The Second Climate Conference was held on 29 October to 7 November 1990, again in Geneva. It was an important step towards a global climate treaty and somewhat more political than the first conference. The main task of the conference was to review the WCP set up by the first conference. The IPCC first assessment report had been completed in time for this conference. The scientists and technology experts at the conference issued a strong statement highlighting the risk of climate change. The conference issued a Ministerial Declaration only after hard bargaining over a number of difficult issues; the declaration disappointed many of the participating scientists as well as some observers because it did not offer a high level of commitment. Eventually, however, developments at the conference led to the establishment of the United Nations Framework Convention on Climate Change (UNFCCC), of which the Kyoto Protocol is a part, and to the establishment of the Global Climate Observing System (GCOS), a global observing system of systems for climate and climate-related observations.

=== 2009 ===

World Climate Conference-3 (WCC-3) was held in Geneva, Switzerland, 31 August – 4 September 2009. Its focus was on climate predictions and information for decision-making at the seasonal to multi-decadal timescales. The goal was to create a global framework that will link scientific advances in these climate predictions and the needs of their users for decision-making to better cope with changing conditions. Key users of climate predictions include food producers, water managers, energy developers and managers, public health workers, national planners, tourism managers and others, as well as society at large. Participants in WCC-3 included these users, as well as climate service providers and high-level policy-makers. The Conference also aimed to increase commitment to, and advancements in, climate observations and monitoring to better provide climate information and services worldwide that will improve public safety and well-being.
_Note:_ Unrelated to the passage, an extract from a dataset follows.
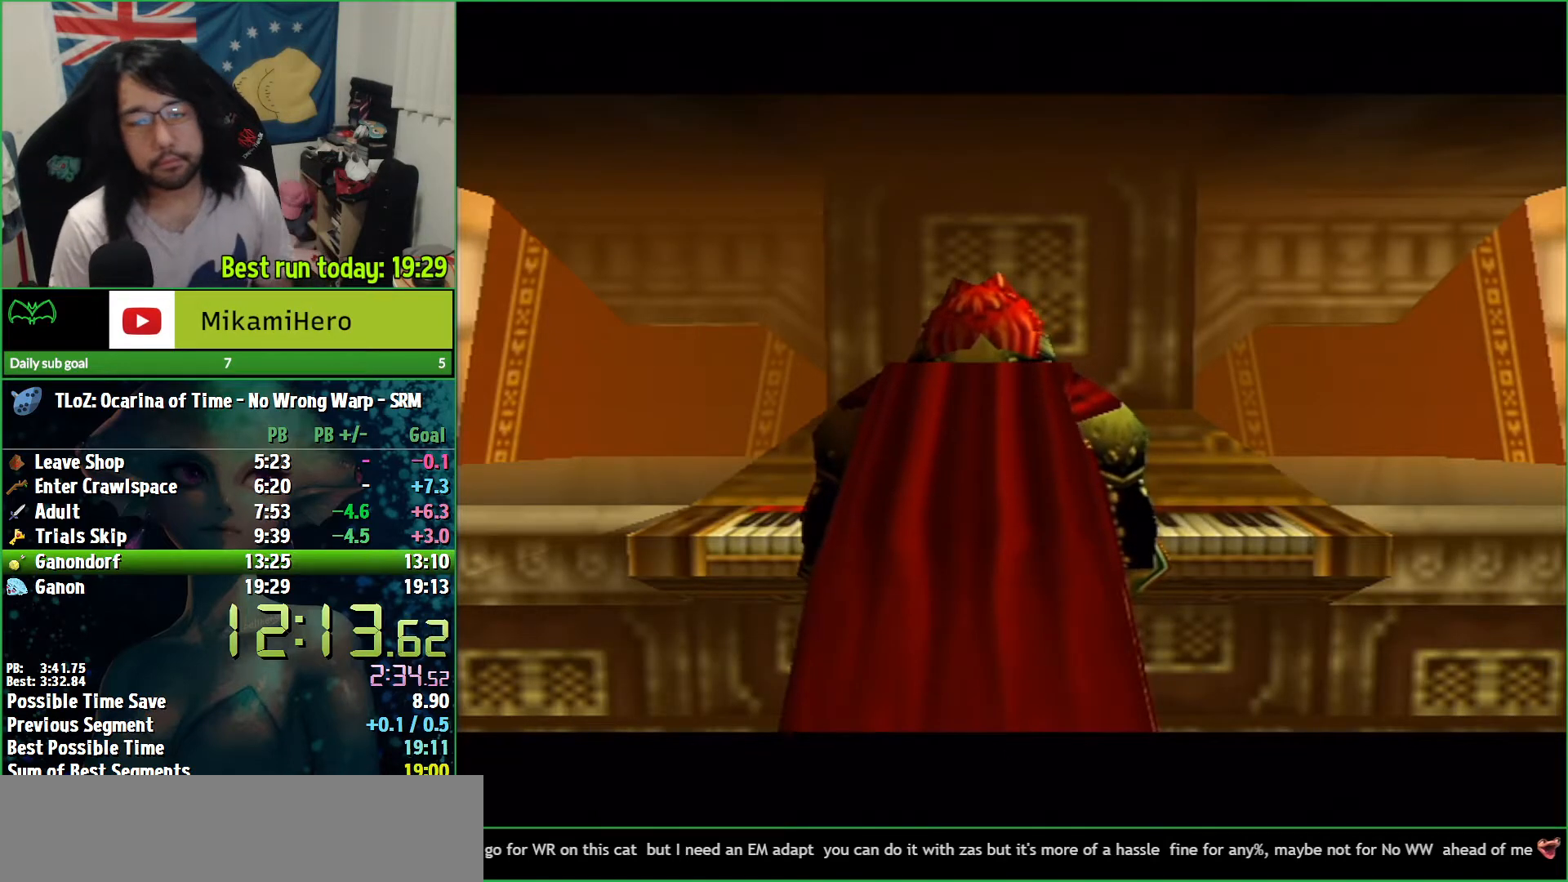
{"buttons": ["B"], "left_stick": "center", "right_stick": "up", "events": [[433, "B", "down"], [433, "right_stick", "up"]]}
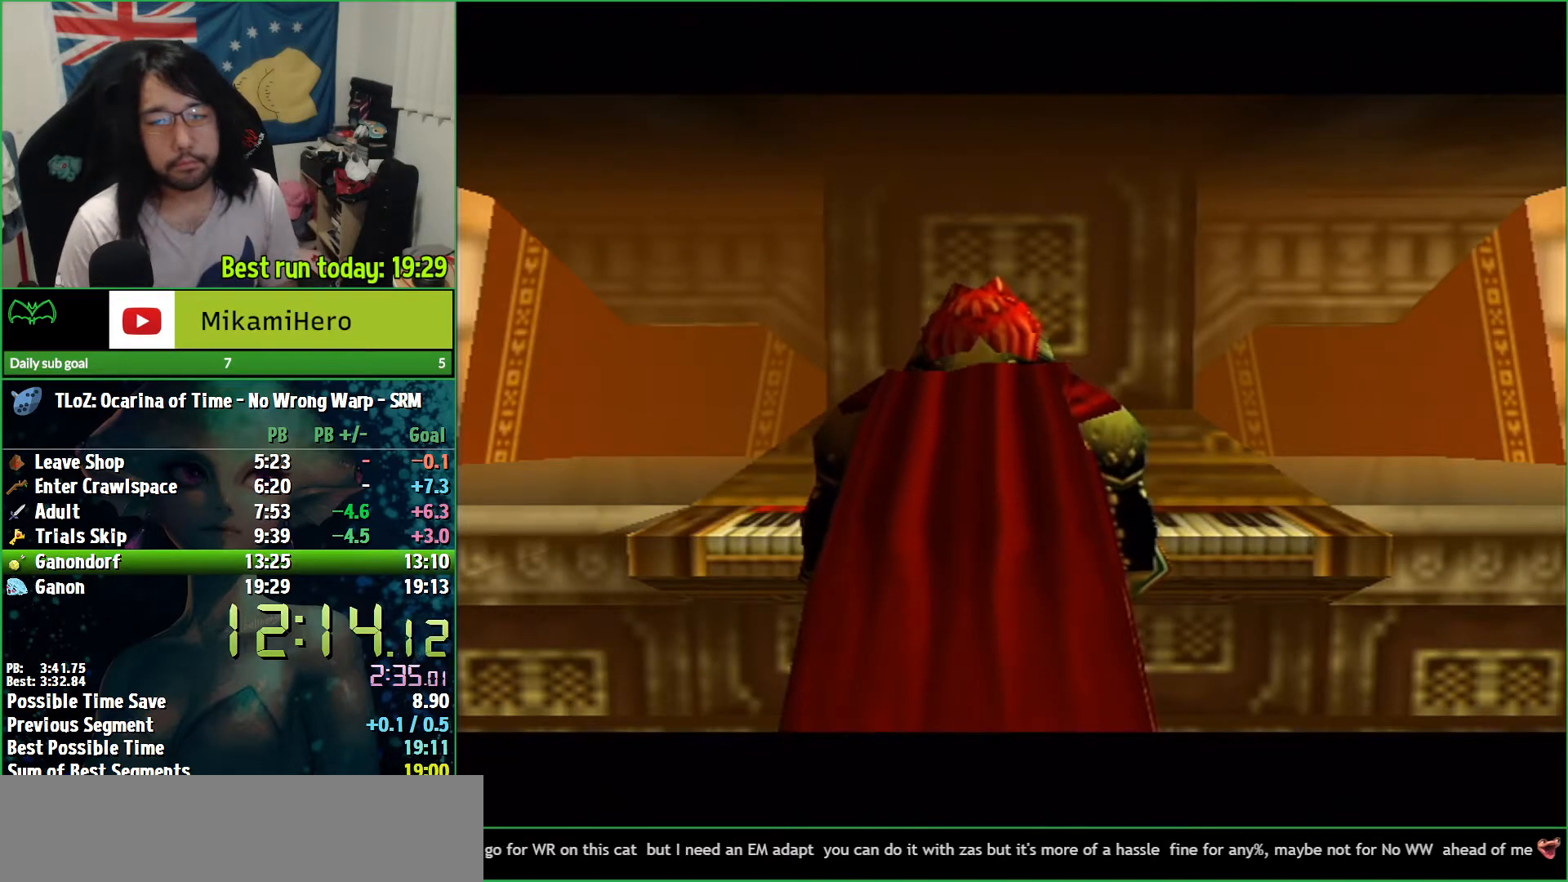
{"buttons": [], "left_stick": "center", "right_stick": "up", "events": [[33, "B", "up"], [100, "right_stick", "center"], [200, "B", "down"], [200, "right_stick", "up-right"], [333, "B", "up"], [333, "right_stick", "center"], [400, "B", "down"], [433, "right_stick", "up"], [467, "B", "up"]]}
WCC-3 outcomes also intended to contribute to the achievement of the United Nations Millennium Development Goals and broader UN climate goals, including the Hyogo Framework for Action on Disaster Risk Reduction. The Conference theme complemented global work under way to help societies adapt to climate change in line with Bali Action Plan, especially the Nairobi Work Programme. The outcomes formed part of WMO input to the 2009 UNFCC COP-15 meeting for climate mitigation in Copenhagen in the December following WCC-3.